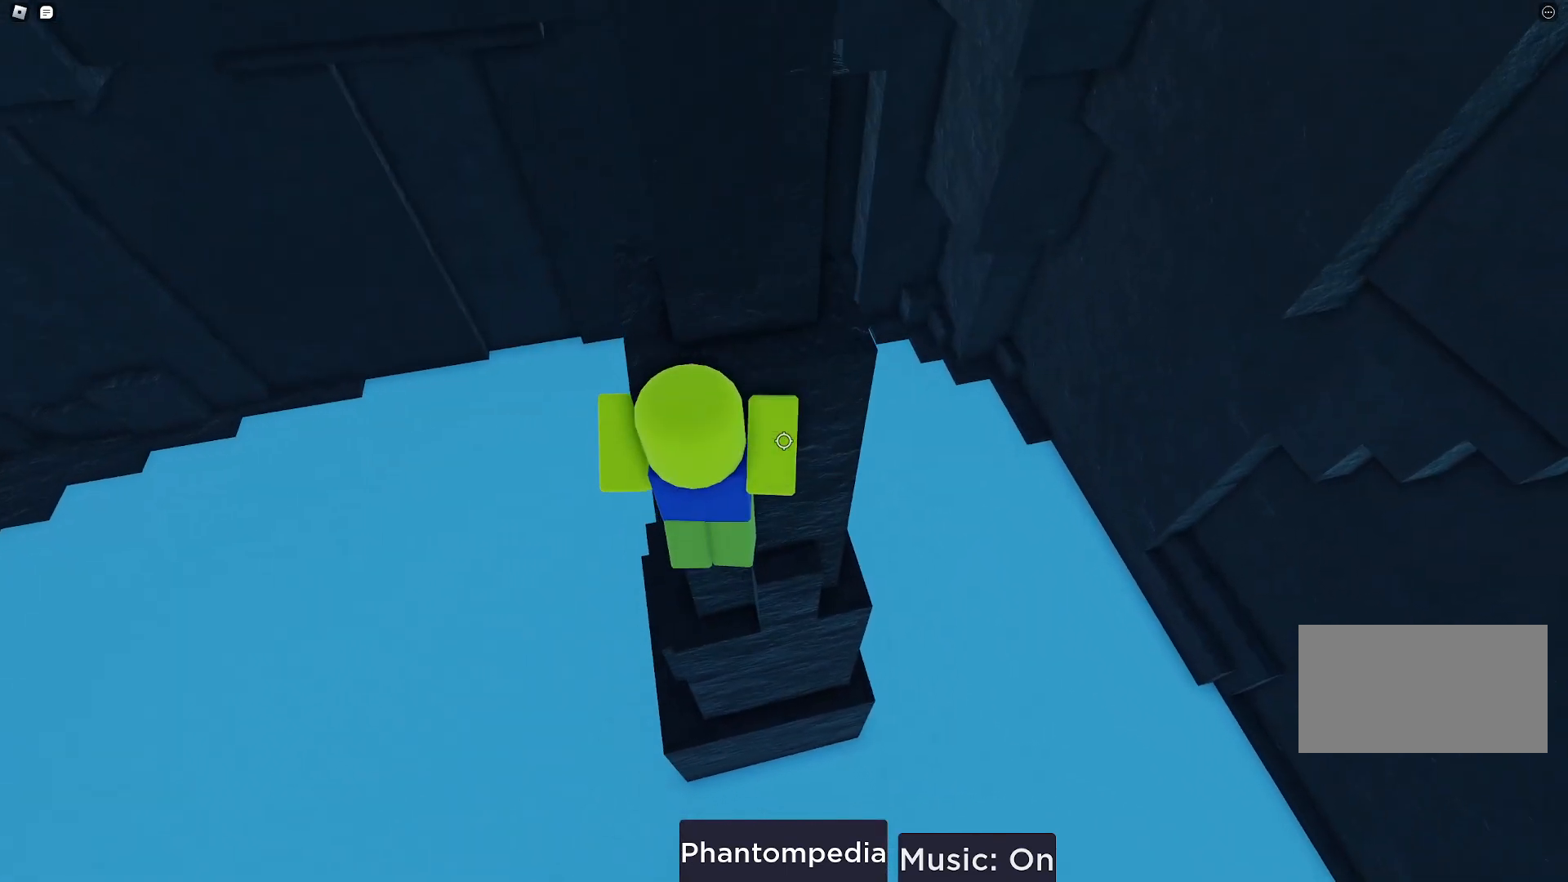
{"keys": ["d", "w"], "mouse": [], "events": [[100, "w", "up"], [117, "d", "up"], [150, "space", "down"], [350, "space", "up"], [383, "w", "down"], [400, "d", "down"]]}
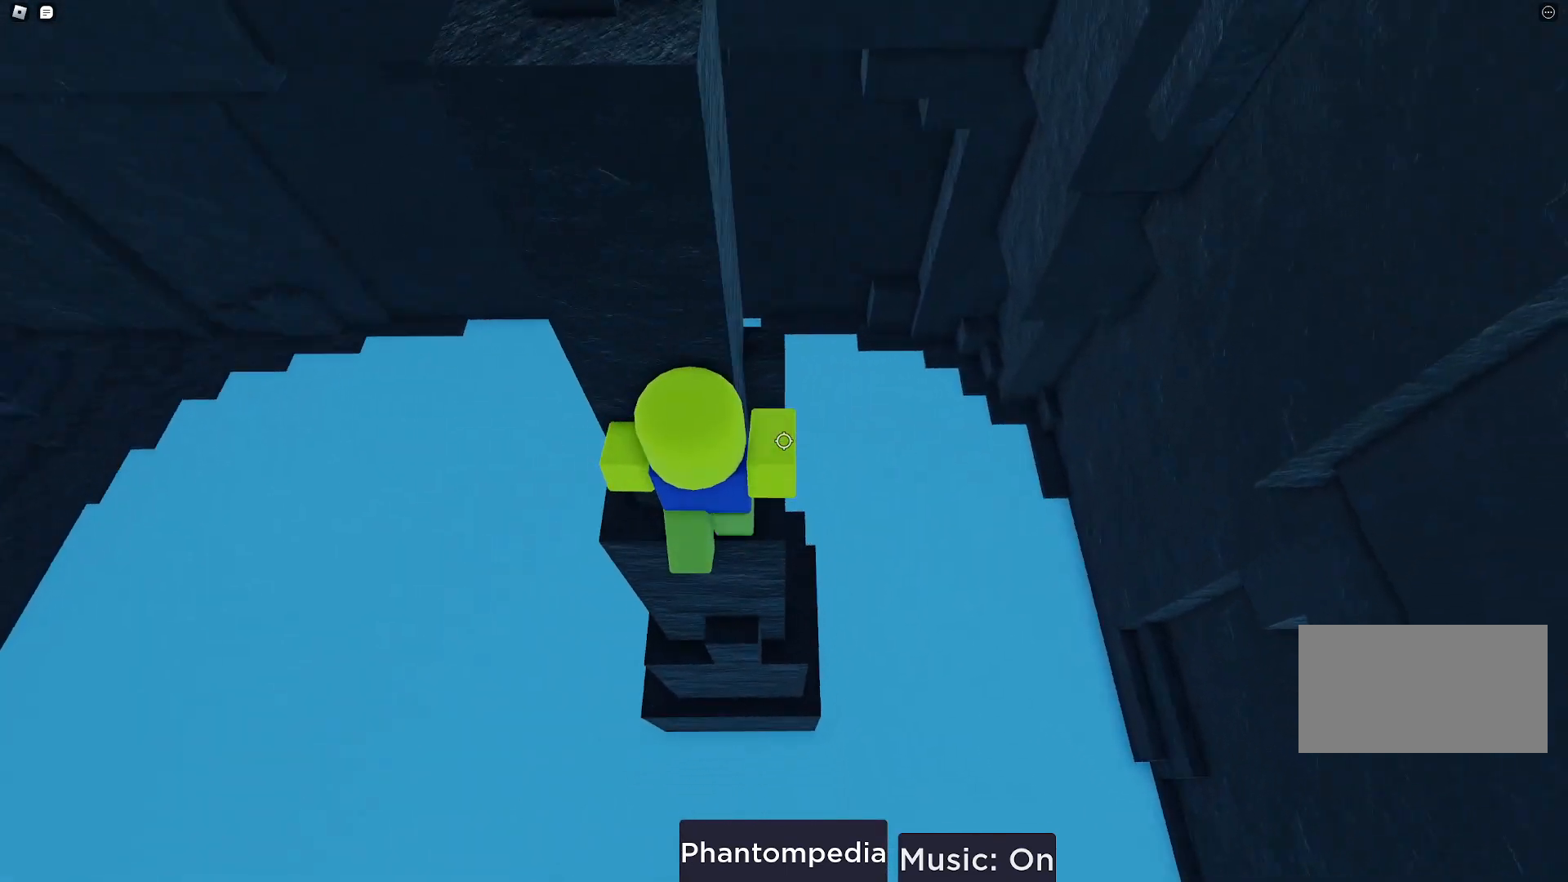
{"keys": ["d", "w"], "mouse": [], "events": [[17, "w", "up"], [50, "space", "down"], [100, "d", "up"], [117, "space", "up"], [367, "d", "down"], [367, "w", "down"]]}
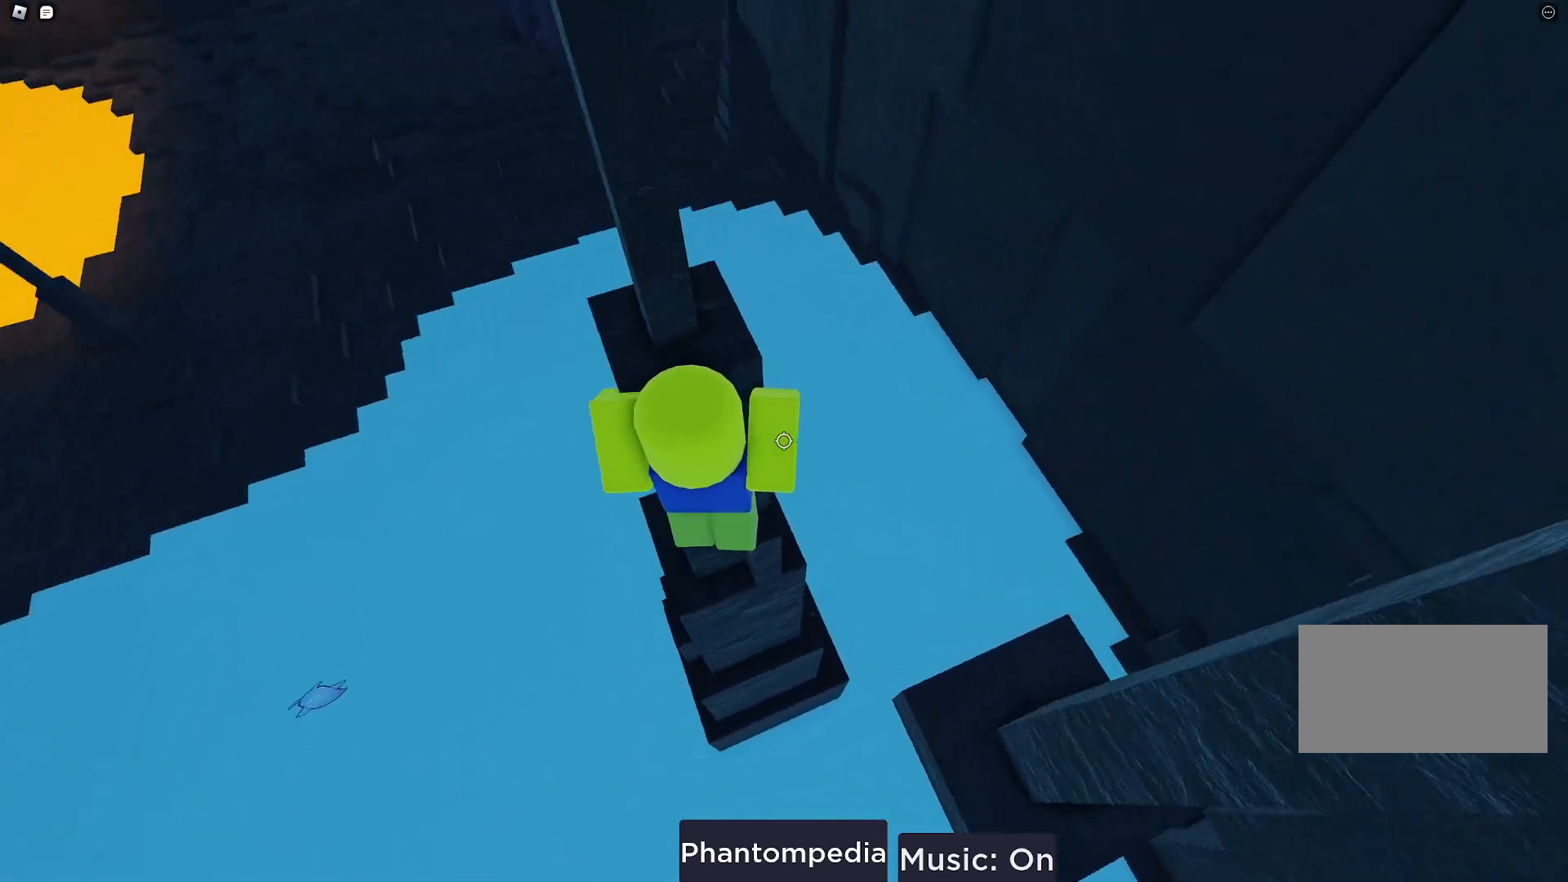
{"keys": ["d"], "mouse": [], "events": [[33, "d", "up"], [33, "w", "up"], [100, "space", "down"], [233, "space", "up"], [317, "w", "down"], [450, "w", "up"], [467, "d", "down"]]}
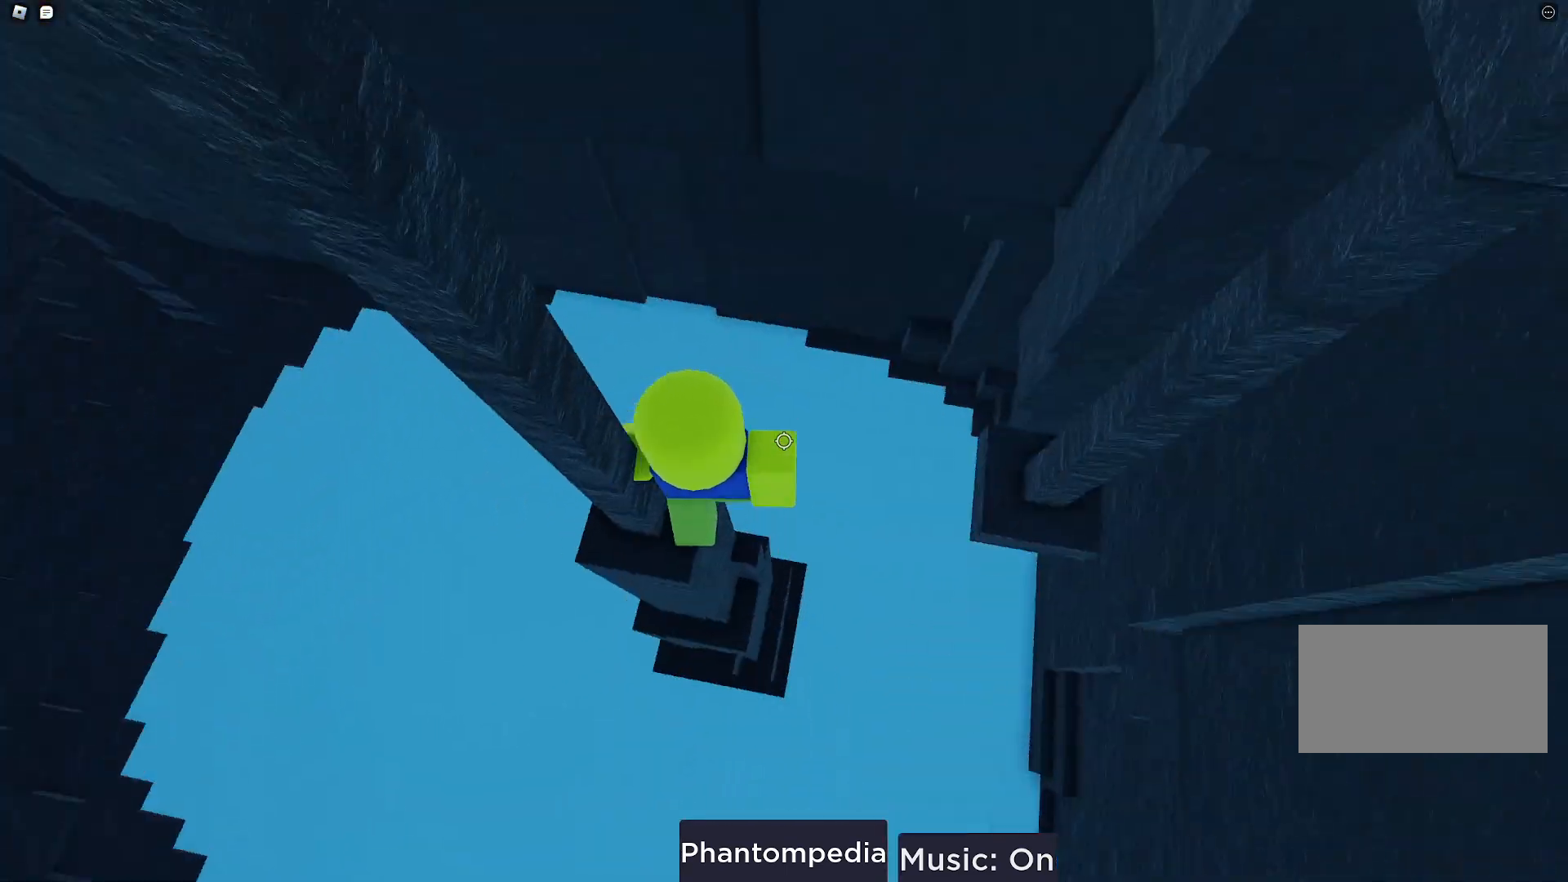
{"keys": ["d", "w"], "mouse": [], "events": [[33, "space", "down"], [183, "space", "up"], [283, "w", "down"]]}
◆ ◆ ◆
TASK DESCRIPTION: Repeat each line of the material exactly, and drop any image it carries.

RESULT:
{"keys": ["d", "w"], "mouse": [], "events": [[100, "w", "up"], [117, "d", "up"], [150, "space", "down"], [350, "space", "up"], [383, "w", "down"], [400, "d", "down"]]}
{"keys": ["d", "w"], "mouse": [], "events": [[17, "w", "up"], [50, "space", "down"], [100, "d", "up"], [117, "space", "up"], [367, "d", "down"], [367, "w", "down"]]}
{"keys": ["d"], "mouse": [], "events": [[33, "d", "up"], [33, "w", "up"], [100, "space", "down"], [233, "space", "up"], [317, "w", "down"], [450, "w", "up"], [467, "d", "down"]]}
{"keys": ["d", "w"], "mouse": [], "events": [[33, "space", "down"], [183, "space", "up"], [283, "w", "down"]]}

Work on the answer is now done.